Dans le cas de l’atazanavir potentialisé, font-ils remarquer, le risque moindre d’hyperlipidémie étayé par les données est un avantage possible par rapport au LPV/r, mais l’hyperbilirubinémie asymptomatique qu’il peut entraîner est un désavantage. Les lignes directrices du USA Panel de l’IAS précisent par ailleurs que l’on ne peut pas présumer d’une efficacité et d’une innocuité similaires sans faire de comparaison directe. Dans le cas du saquinavir, une étude comparative directe a été réalisée et a révélé que le LPV/r était préférable au saquinavir potentialisé. Cependant, soulignent-ils, cette étude comparative a été réalisée avec le saquinavir en capsule molle qui semble avoir quelques désavantages par rapport à la capsule dure maintenant commercialisée lorsque l’une et l’autre préparation sont potentialisées par le ritonavir.

Résumé

L’objectif du traitement de l’infection à VIH est de maintenir la charge virale sous le seuil où la réplication du virus peut générer des mutations de résistance. L’atteinte de cet objectif dépend à la fois de la puissance antivirale et de la tolérabilité des agents administrés, un schéma bien toléré pouvant être administré à la dose complète indéfiniment. Bien que plusieurs séries de lignes directrices publiées aient privilégié le LPV/r comme traitement initial à la lumière d’essais cliniques randomisés et à double insu, une étude comparative directe ayant prouvé la non-infériorité du FPV/r a apporté des données objectives qui viennent élargir le choix.

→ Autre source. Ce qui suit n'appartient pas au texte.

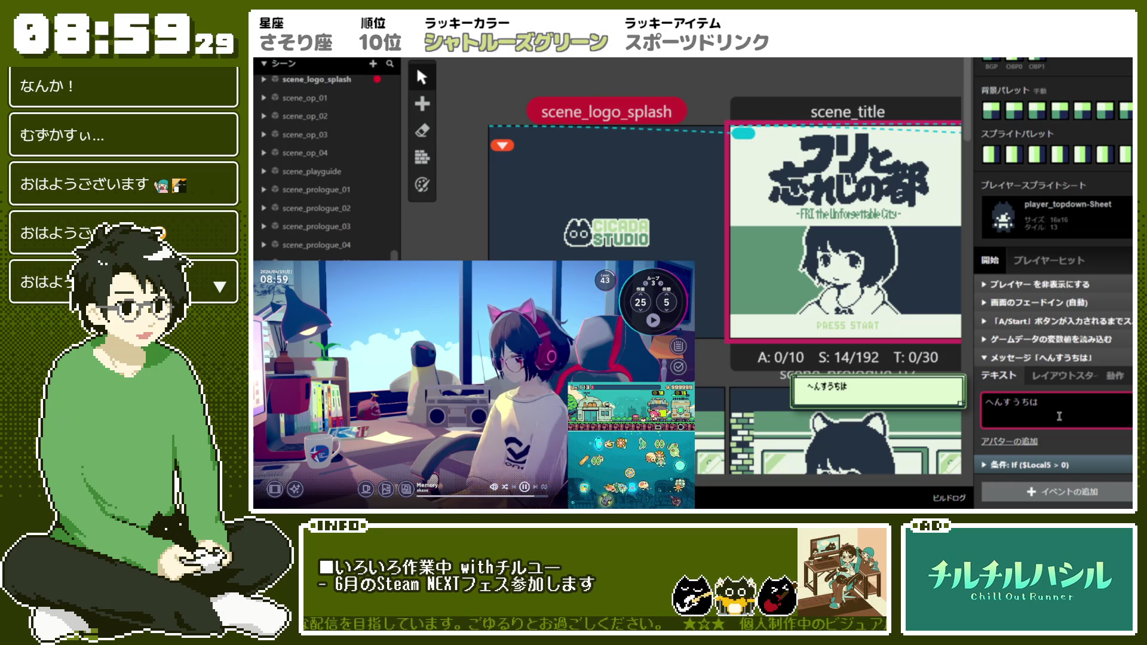
pyautogui.write('$l')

«Ces résultats étayent les nouvelles lignes directrices et renforcent les données à l’appui de l’efficacité et de l’innocuité du FPV potentialisé en tant que traitement initial chez les patients qui n’ont encore jamais été traités», de conclure le Dr Eron.

Questions et réponses

La section qui suit est fondée sur des discussions avec le Dr Joseph Eron, professeur agrégé de médecine, division des maladies infectieuses, University of North Carolina, Chapel Hill, au cours des séances scientifiques.

Q : En quoi cette étude est-elle unique? R : Aucune étude clinique randomisée d’envergure n’avait encore été réalisée pour comparer deux IP potentialisés par le ritonavir, comme le LPV/r et le FPV/r, chez des patients qui n’avaient jamais reçu d’antirétroviraux.

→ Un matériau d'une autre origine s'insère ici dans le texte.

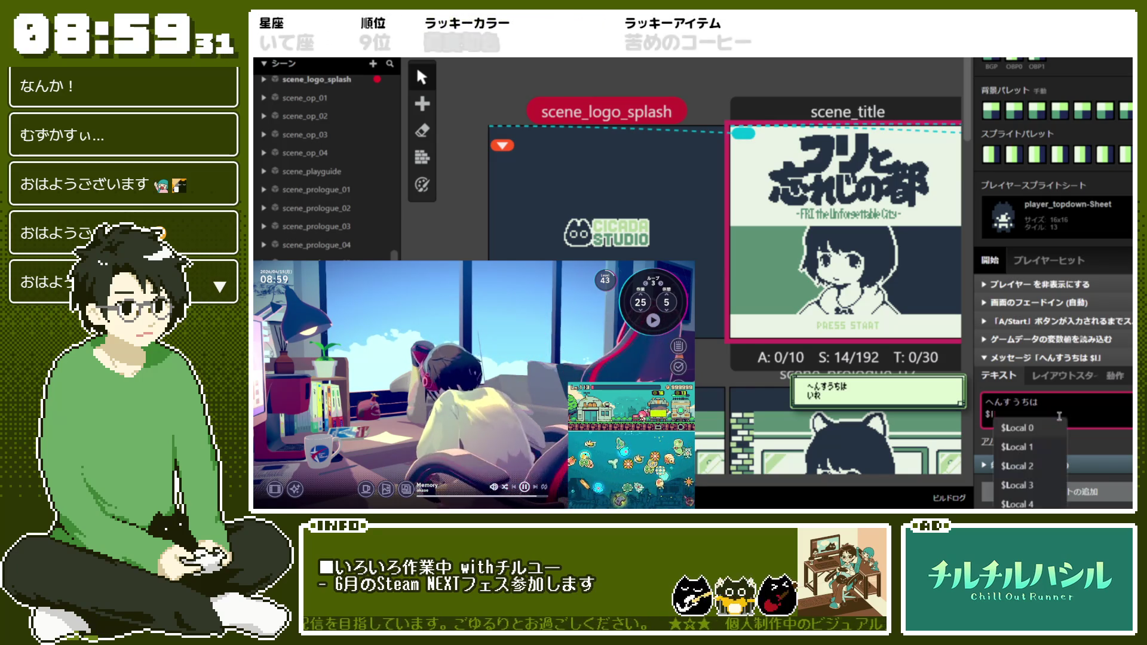
pyautogui.write('o')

Q : Quelle importance revêtent ces résultats? R : Nos résultats seront très utiles à la prise en charge des patients, car des études randomisées d’envergure bien exécutées sont essentielles à la prise de décisions cliniques.

Q : Dix ans après l’avènement des puissants schémas d’antirétroviraux, les schémas à base d’IP demeurent-ils des choix logiques comme traitement initial chez les patients n’ayant jamais été traités? R : Les trithérapies comportant un IP ont autorisé une diminution marquée de la morbidité et de la mortalité liées à l’infection à VIH et demeurent une norme en première intention.